Pictures paired with source code:

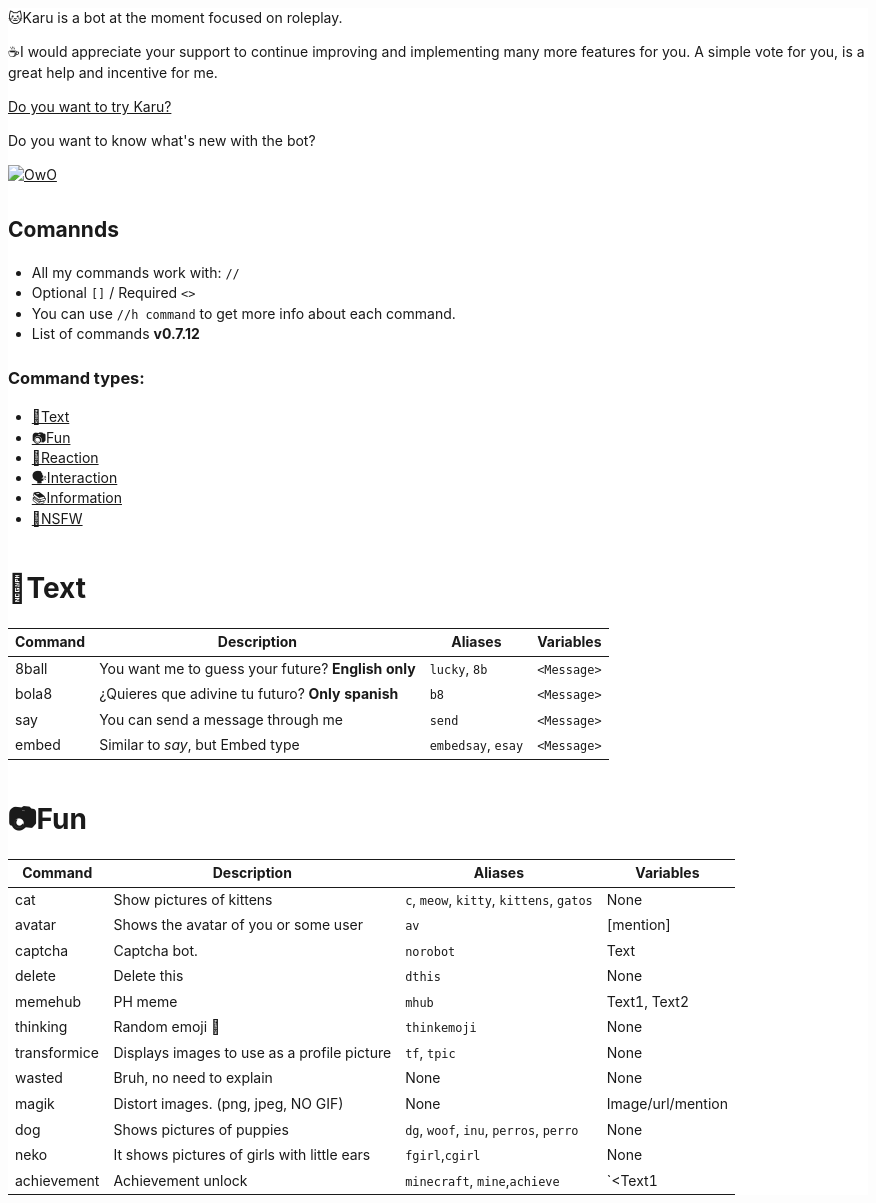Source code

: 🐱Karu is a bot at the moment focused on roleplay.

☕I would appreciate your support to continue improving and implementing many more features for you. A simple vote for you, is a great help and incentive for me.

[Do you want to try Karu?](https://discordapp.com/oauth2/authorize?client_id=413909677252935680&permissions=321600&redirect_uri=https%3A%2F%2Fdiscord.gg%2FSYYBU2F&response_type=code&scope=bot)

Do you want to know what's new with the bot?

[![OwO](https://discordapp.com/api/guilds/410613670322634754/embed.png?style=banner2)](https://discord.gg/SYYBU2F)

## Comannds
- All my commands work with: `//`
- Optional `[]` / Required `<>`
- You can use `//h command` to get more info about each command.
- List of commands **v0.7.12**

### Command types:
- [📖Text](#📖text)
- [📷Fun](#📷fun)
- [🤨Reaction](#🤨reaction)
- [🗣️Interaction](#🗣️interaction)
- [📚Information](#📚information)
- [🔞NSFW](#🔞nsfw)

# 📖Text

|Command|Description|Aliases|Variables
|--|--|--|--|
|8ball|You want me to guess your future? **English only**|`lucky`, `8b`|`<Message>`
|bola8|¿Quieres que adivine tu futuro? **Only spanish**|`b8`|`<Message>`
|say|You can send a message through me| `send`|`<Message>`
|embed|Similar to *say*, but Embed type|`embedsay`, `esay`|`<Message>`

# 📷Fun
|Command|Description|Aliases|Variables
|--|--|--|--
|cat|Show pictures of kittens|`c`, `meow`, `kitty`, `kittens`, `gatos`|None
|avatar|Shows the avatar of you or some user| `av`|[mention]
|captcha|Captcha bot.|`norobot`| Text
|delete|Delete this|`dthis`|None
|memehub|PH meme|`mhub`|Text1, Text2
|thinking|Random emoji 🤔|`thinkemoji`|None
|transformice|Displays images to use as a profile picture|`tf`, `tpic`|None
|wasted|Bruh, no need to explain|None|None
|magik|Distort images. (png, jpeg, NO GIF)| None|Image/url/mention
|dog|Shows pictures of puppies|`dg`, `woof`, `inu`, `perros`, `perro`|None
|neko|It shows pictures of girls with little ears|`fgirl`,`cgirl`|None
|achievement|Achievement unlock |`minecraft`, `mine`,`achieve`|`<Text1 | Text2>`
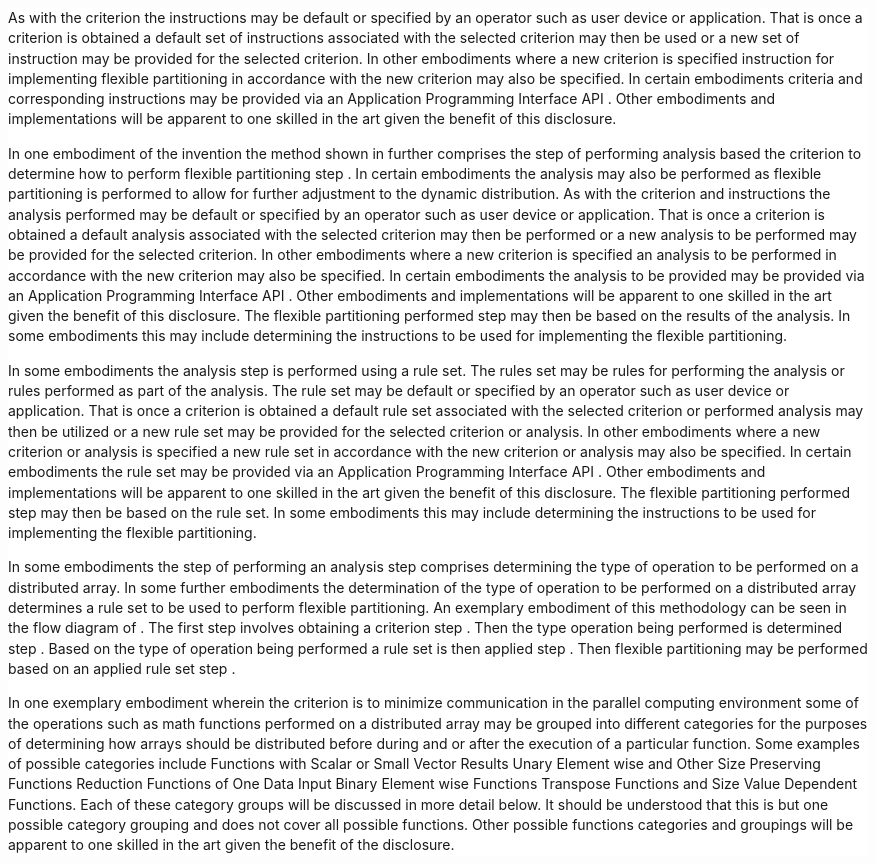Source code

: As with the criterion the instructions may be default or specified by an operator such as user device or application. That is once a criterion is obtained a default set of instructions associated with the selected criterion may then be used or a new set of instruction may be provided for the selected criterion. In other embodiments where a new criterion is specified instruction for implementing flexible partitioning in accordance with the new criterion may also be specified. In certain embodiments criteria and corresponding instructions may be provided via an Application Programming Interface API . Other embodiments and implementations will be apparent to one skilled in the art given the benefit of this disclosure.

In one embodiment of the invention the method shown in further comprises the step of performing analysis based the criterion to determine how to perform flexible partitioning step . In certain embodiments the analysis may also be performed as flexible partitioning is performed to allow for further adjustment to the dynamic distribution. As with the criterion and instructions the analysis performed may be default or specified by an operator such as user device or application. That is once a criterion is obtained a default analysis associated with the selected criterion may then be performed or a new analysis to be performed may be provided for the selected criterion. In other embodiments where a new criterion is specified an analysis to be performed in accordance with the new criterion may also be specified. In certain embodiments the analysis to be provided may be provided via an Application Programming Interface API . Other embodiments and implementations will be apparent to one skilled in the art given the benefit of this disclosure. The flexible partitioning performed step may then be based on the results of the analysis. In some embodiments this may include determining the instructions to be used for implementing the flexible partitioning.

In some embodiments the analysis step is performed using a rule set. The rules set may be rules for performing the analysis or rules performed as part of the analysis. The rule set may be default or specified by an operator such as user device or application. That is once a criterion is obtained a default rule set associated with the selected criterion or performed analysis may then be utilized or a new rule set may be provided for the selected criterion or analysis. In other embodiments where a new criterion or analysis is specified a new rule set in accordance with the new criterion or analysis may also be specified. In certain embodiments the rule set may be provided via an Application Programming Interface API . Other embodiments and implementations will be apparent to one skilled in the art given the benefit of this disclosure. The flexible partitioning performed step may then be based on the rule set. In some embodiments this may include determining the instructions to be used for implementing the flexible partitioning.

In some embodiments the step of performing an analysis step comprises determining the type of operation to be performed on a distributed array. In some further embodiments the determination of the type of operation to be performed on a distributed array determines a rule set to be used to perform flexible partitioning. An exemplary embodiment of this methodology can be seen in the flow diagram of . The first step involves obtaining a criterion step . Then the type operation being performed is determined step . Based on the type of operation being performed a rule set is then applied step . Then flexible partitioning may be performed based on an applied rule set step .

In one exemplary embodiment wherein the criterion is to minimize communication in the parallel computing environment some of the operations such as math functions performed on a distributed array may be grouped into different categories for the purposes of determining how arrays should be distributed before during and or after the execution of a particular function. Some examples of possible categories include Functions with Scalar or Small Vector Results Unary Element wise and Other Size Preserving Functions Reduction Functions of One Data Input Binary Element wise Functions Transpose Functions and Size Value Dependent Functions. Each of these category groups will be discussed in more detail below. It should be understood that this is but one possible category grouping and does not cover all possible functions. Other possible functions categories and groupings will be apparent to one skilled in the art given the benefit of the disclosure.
==
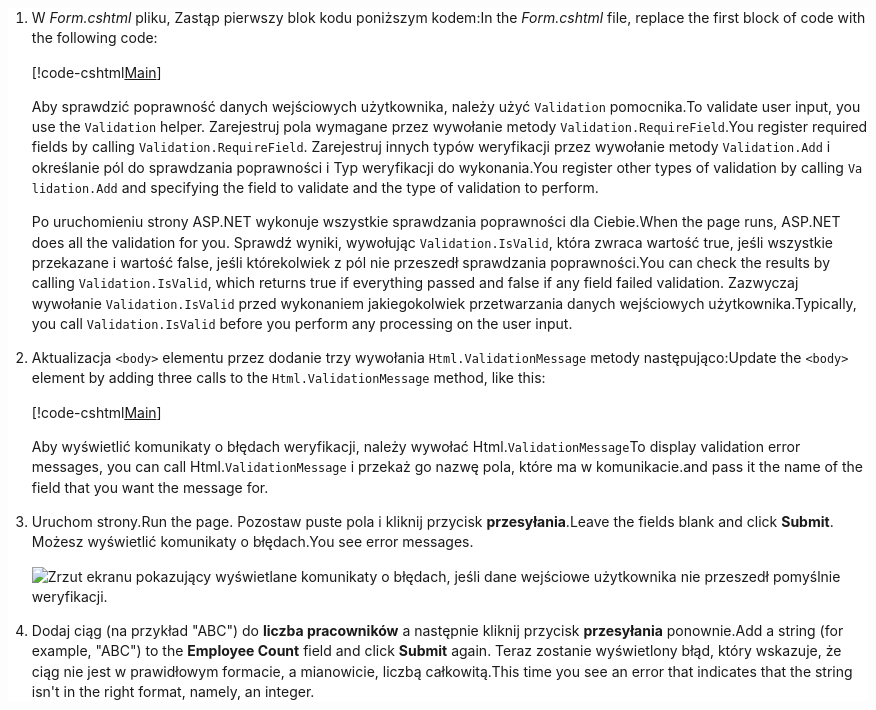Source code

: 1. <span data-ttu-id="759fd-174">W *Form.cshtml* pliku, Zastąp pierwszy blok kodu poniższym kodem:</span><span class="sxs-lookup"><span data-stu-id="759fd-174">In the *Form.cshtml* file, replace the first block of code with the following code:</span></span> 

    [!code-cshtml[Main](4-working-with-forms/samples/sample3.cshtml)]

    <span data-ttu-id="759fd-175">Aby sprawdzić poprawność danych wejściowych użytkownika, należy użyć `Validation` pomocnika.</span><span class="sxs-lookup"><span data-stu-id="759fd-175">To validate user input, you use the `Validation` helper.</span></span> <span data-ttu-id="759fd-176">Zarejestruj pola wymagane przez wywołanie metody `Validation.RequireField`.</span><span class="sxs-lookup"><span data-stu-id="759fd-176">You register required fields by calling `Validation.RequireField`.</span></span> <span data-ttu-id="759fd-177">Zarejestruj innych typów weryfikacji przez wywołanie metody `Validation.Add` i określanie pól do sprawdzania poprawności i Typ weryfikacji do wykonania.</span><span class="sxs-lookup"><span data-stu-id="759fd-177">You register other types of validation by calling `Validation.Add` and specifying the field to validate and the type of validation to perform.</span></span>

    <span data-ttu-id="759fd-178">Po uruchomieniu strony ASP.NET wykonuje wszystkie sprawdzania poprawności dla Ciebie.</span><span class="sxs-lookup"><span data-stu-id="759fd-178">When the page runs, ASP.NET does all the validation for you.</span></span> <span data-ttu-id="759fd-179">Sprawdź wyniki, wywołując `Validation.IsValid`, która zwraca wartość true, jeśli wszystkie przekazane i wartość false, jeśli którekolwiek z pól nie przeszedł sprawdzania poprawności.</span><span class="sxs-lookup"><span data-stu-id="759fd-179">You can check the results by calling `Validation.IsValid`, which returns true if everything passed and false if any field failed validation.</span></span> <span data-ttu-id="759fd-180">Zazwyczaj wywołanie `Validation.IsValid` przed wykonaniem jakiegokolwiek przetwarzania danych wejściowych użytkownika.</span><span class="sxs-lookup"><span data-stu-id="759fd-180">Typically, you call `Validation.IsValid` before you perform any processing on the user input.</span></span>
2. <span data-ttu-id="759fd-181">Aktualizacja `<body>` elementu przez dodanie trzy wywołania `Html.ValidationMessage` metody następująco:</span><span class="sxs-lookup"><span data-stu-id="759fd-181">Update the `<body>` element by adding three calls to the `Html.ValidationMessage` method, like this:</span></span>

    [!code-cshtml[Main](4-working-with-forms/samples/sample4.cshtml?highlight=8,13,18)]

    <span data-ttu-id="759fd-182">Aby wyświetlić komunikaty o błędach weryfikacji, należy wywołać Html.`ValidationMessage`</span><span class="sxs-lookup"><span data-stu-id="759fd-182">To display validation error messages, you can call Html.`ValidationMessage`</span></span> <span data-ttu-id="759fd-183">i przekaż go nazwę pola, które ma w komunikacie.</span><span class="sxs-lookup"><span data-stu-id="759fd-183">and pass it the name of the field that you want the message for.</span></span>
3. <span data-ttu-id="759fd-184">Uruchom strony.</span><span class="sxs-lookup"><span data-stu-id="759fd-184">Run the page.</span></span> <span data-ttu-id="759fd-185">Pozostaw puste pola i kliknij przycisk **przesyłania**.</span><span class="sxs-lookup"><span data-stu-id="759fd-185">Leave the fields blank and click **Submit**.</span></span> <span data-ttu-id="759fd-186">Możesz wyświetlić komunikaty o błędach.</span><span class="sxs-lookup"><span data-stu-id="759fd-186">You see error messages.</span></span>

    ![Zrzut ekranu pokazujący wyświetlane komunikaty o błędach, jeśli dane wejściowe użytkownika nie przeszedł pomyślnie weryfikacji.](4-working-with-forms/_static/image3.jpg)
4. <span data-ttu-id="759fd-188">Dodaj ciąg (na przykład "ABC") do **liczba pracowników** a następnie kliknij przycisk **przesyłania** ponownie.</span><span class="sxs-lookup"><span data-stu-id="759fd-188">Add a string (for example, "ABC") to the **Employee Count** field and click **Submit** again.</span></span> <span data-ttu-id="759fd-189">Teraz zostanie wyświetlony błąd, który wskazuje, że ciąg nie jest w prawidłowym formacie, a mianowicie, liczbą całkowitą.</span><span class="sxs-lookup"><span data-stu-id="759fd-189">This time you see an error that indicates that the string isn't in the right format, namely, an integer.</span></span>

--- Request ---
Whenever a line of the entries contains the string "https", copy that line.

--- Written response ---
[Do you want to try Karu?](https://discordapp.com/oauth2/authorize?client_id=413909677252935680&permissions=321600&redirect_uri=https%3A%2F%2Fdiscord.gg%2FSYYBU2F&response_type=code&scope=bot)
[![OwO](https://discordapp.com/api/guilds/410613670322634754/embed.png?style=banner2)](https://discord.gg/SYYBU2F)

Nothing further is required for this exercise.